Présentation du projet
Le Théâtre des Opérations a choisi de créer trois pièces courtes de Pasolini : Un Petit Poisson, Italie Magique et Vif et Conscience. Ces pièces n’ont été publiées que récemment : en 2001 en Italie et en 2005 pour la traduction française aux éditions Les Solitaires Intempestifs dans le recueil Théâtre 1938‐1965. La découverte de ces textes apporte d’autres éclairages sur l’œuvre théâtrale de Pasolini, notamment sur les grandes pièces écrites après 1966… Un Petit Poisson, Italie Magique et Vif et Conscience sont trois pièces qui font appel à des modes de représentations différents : le monologue, le cabaret et le ballet. Ce qui constitue l’unité du projet, c’est que ces trois poèmes dramatiques mettent en jeu une figure féminine : une femme qui raconte sa vie au poisson qu’elle tente de pêcher, une chanteuse de cabaret des années fascistes, une femme nommée Conscience qui culpabilise de son amour pour la vitalité d’un jeune garçon. Ces trois femmes ont un même rêve : être vivantes. Notre projet est de jouer ces trois paraboles où une actrice est associée à deux acteurs, un musicien et un danseur, pour raconter ces histoires dont l’interprétation est au final offerte au spectateur. Ce projet veut questionner la vitalité de l’homme et celle du théâtre.
Pasolini m’a toujours intéressé. Son cinéma d’abord que je connais depuis un certain temps déjà : je me souviens de son Œdipe Roi où les villages berbères prenaient une réalité antique qu’aucun péplum n’avait encore atteint, de Théorème bouleversant d’érotisme… je me souviens d’un cinéma simple, n’abusant pas des moyens techniques (le contraire d’un cinéma populiste) et replongeant par là même dans les prémices de l’art cinématographique. J’ai lu pas mal de ses livres, récits et poèmes, son théâtre. Mais jusqu’à la parution du recueil de pièces écrites entre 1938 et 1965, je n’imaginais pas comment rencontrer son œuvre sur scène. Or voici qu’après plusieurs années passées en compagnie de Brecht, la mise en scène d’un texte de Müller et quelques cabarets, je découvre trois pièces courtes où mon goût pour la parabole et le langage poétique pourra être remis en jeu.
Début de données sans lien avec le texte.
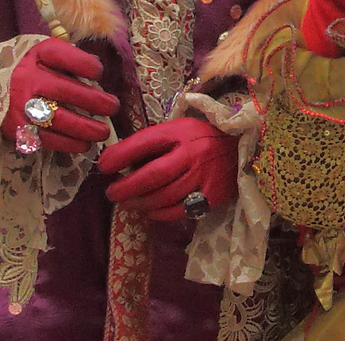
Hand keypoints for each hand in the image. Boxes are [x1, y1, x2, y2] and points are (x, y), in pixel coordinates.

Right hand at [1, 38, 119, 153]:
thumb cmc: (34, 69)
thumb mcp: (49, 55)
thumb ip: (72, 61)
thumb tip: (97, 75)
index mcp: (38, 55)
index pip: (63, 56)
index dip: (86, 65)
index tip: (98, 73)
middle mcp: (28, 78)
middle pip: (65, 91)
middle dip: (95, 101)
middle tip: (113, 107)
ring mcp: (22, 105)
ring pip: (59, 120)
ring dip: (86, 128)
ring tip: (102, 132)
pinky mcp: (19, 128)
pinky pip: (48, 139)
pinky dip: (70, 144)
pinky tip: (84, 144)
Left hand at [97, 118, 238, 221]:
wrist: (241, 147)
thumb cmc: (201, 138)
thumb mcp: (178, 130)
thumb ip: (154, 143)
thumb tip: (119, 160)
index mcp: (180, 133)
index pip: (145, 143)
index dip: (120, 155)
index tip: (103, 166)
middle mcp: (192, 154)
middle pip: (153, 175)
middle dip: (127, 186)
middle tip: (111, 193)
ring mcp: (203, 176)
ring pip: (165, 196)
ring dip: (141, 202)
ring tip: (128, 203)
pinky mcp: (212, 195)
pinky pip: (180, 210)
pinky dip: (161, 214)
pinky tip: (151, 211)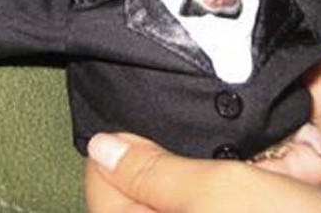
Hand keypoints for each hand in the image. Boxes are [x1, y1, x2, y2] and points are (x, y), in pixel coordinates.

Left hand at [85, 133, 320, 212]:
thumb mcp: (219, 193)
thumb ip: (154, 173)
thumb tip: (101, 148)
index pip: (104, 192)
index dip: (111, 154)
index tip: (128, 119)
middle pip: (133, 196)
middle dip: (142, 156)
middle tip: (159, 118)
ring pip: (167, 195)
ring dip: (171, 164)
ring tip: (187, 130)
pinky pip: (195, 201)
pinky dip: (197, 179)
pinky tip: (216, 158)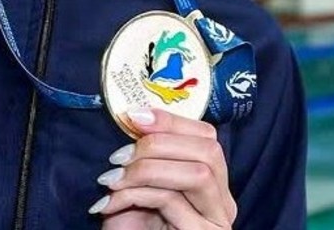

De là ma décision de mettre en scène un triptyque autour de trois figures féminines et où chaque pièce fait appel à trois modes théâtraux différents : le monologue, le cabaret, le ballet. Dans les trois pièces, Un petit poisson, Italie Magique et Vif et Conscience, j’y trouve, malgré leur ancrage italien, les éléments de ma propre histoire, personnelle et artistique : l’univers de la campagne et celui de la ville, le poids de la religion et de l’histoire sur la vie, la lutte à la fois tragique et comique des êtres humains pour vivre ensemble, s’aimer, se comprendre… Il y a beaucoup à raconter avec ces trois pièces, mais le principal est de chercher à mettre sur la scène la vitalité (désespérée ?) de ce théâtre.